Nevertheless, unexpected statements are not ruled out on the part of the FRS. Last week, the president of the Federal Reserve Bank of Philadelphia and one of the Fed's leaders, Patrick Harker, said that he is preparing to think about scaling back monetary stimulus measures as the US economy continues to recover from the recession caused by the pandemic. “We plan to keep rates low for a long time, but maybe it's time to at least think about reducing the volume of purchases of government and mortgage bonds”, he said.

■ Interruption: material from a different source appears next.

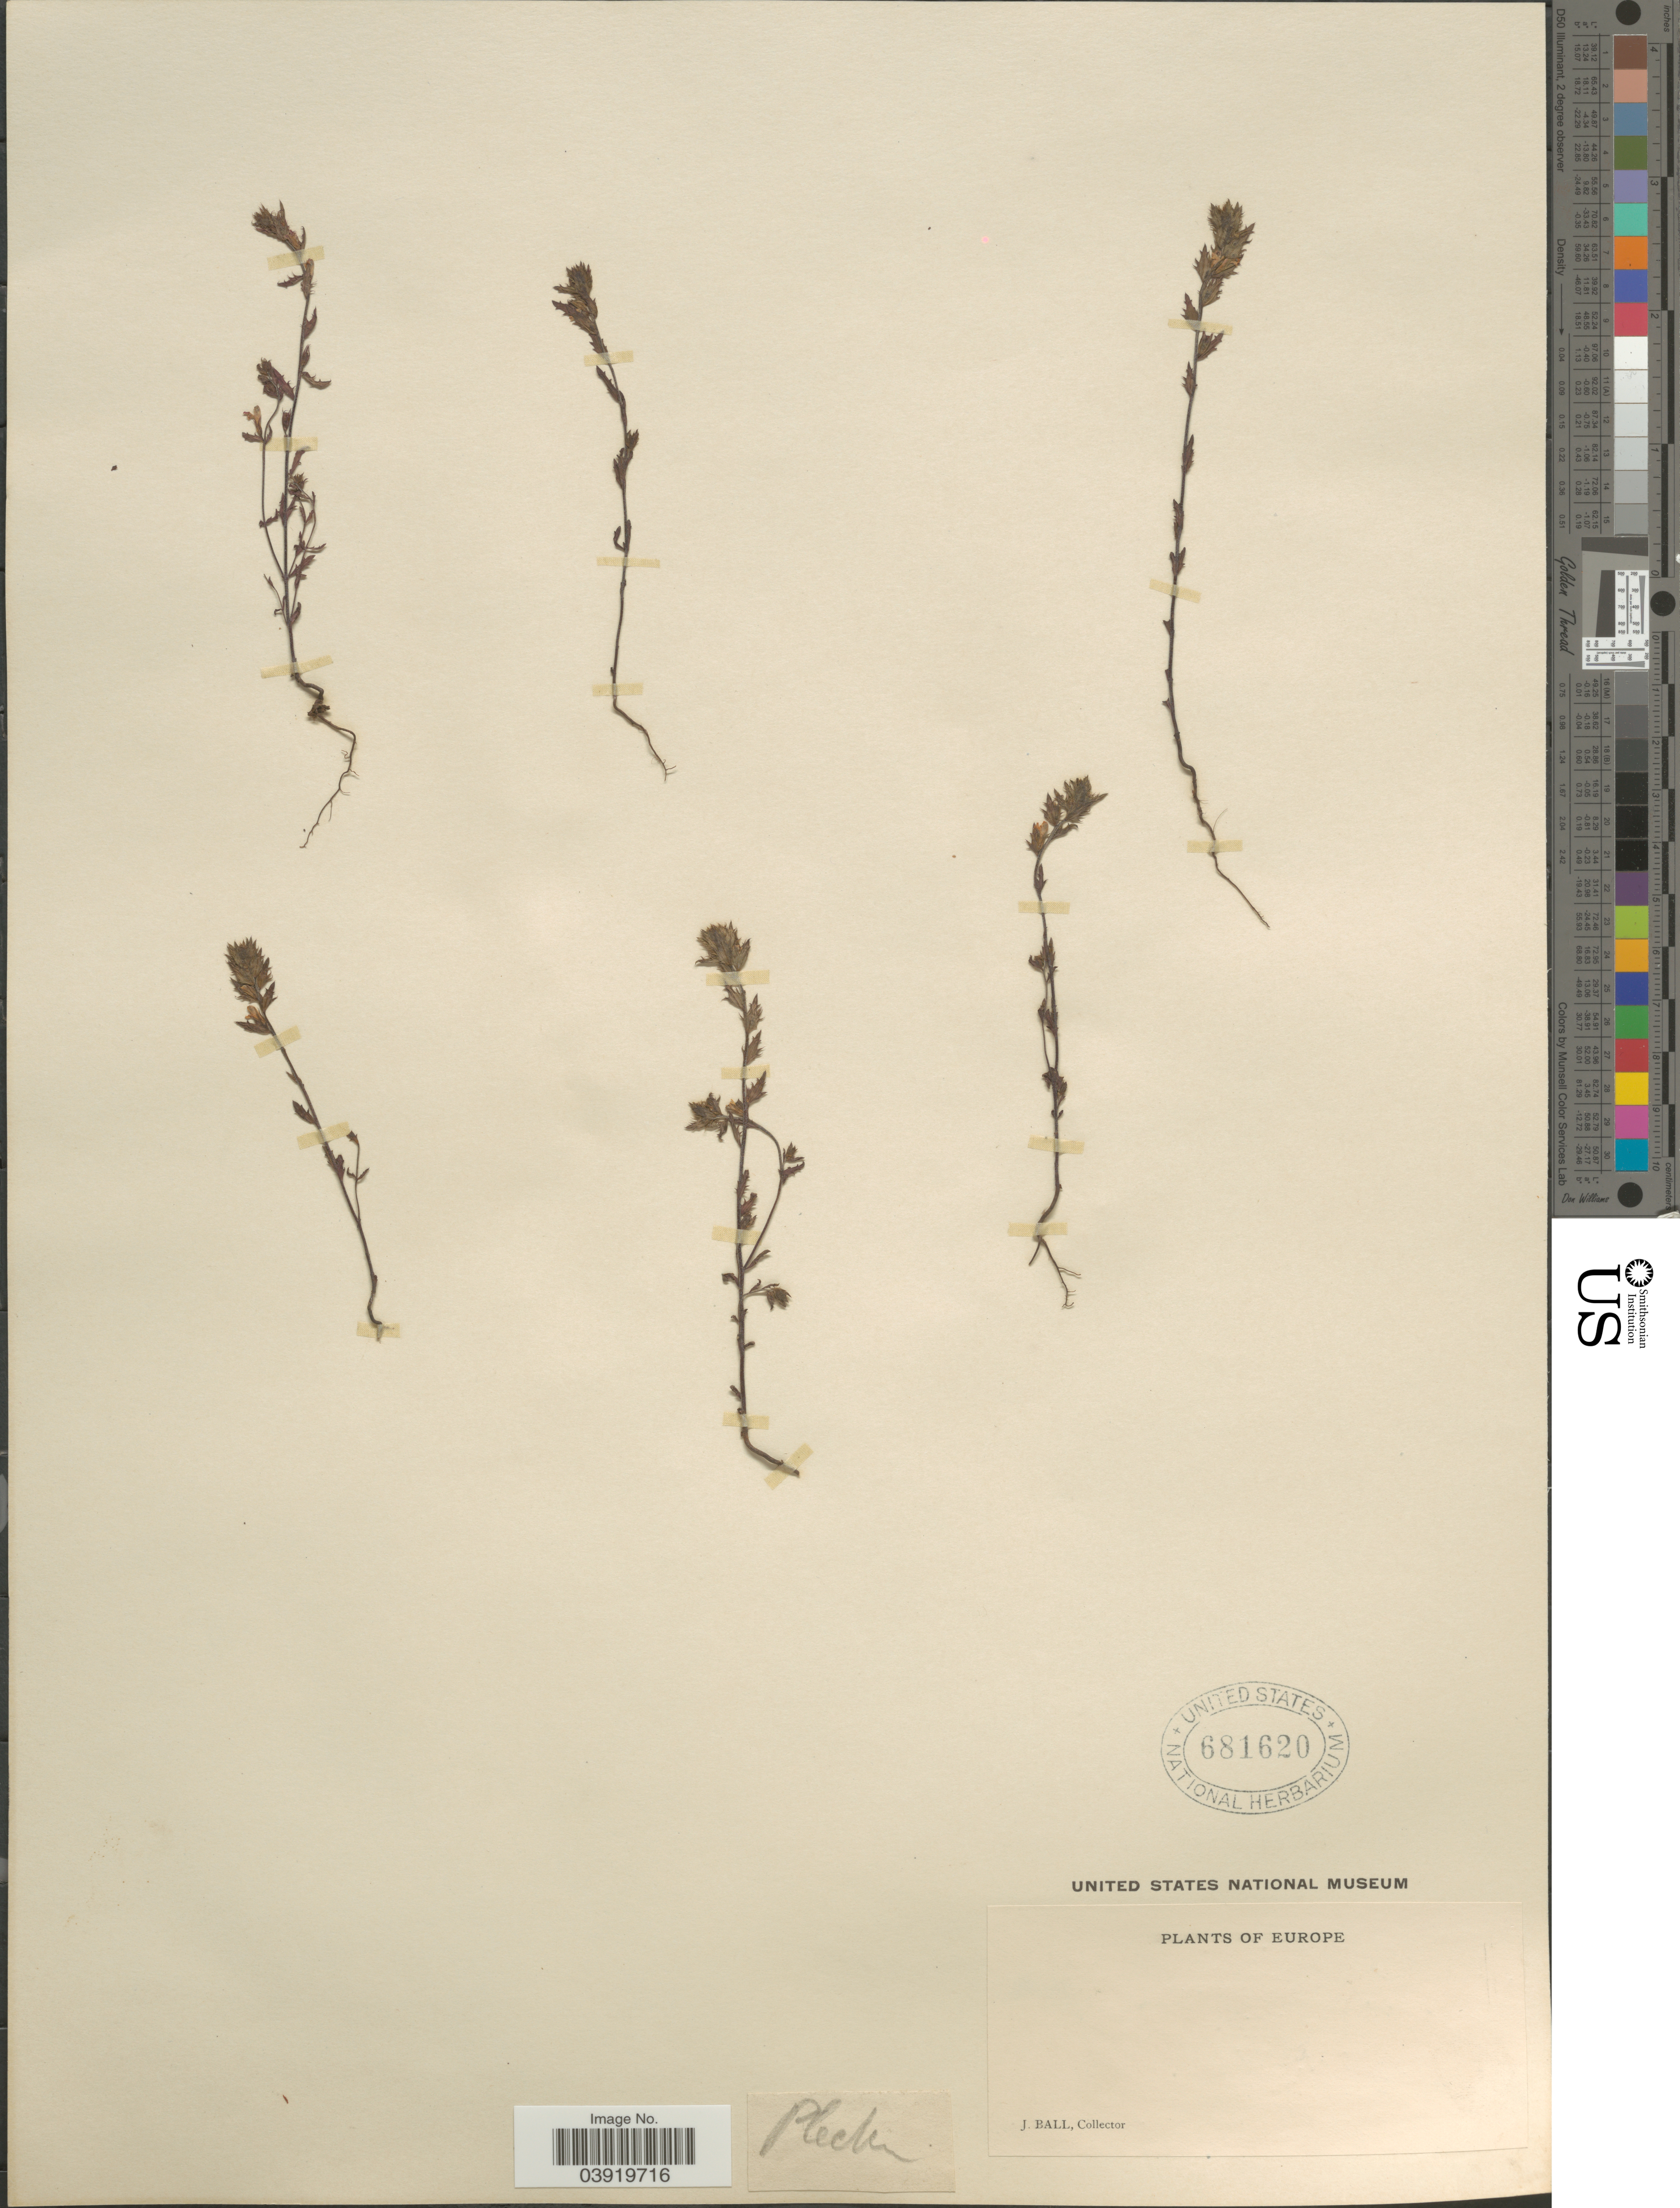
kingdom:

Lael Brainard, one of the central bank's governors, also said earlier this month that the previous approach to monetary policy should be maintained in the coming months, but that the Fed should be ready to make changes to its policy, if necessary, "while still closely monitoring changes in (economic data) and remaining ready to change (policy) if necessary".

Several other Fed officials have also said in the past few weeks that they would like to start discussions on a plan to phase out asset purchases.

Therefore, if such signals follow from the FRS, it will lead to the closure of a significant part of the short positions in the dollar and to its strengthening, and a downward correction may begin in the American stock market.

The tougher the statements of the FRS leaders following the meeting on June 16, the stronger the dollar will strengthen, and the deeper the correction in the stock market will be.

Still, it seems most likely that Powell will try to calm the markets again, repeating his previous statements about the need to adhere to the current parameters of stimulating policy.

Strong data released last Friday showed that the total number of jobs in the United States in May was still below pre-coronavirus levels by about 7.6 million, and 9.3 million potentially willing to work Americans remained unemployed. At the same time, the share of the economically active population working or looking for work even slightly decreased in May, to 61.6% against 63.3% in February 2020.

For the Fed leadership, more important than rising inflation is the full recovery of the labor market.

The second half of this week also promises to be interesting and volatile. On Wednesday (at 14:00 GMT) the decision on the rate will be published by the Bank of Canada, and on Thursday (at 11:45 GMT) - by the ECB.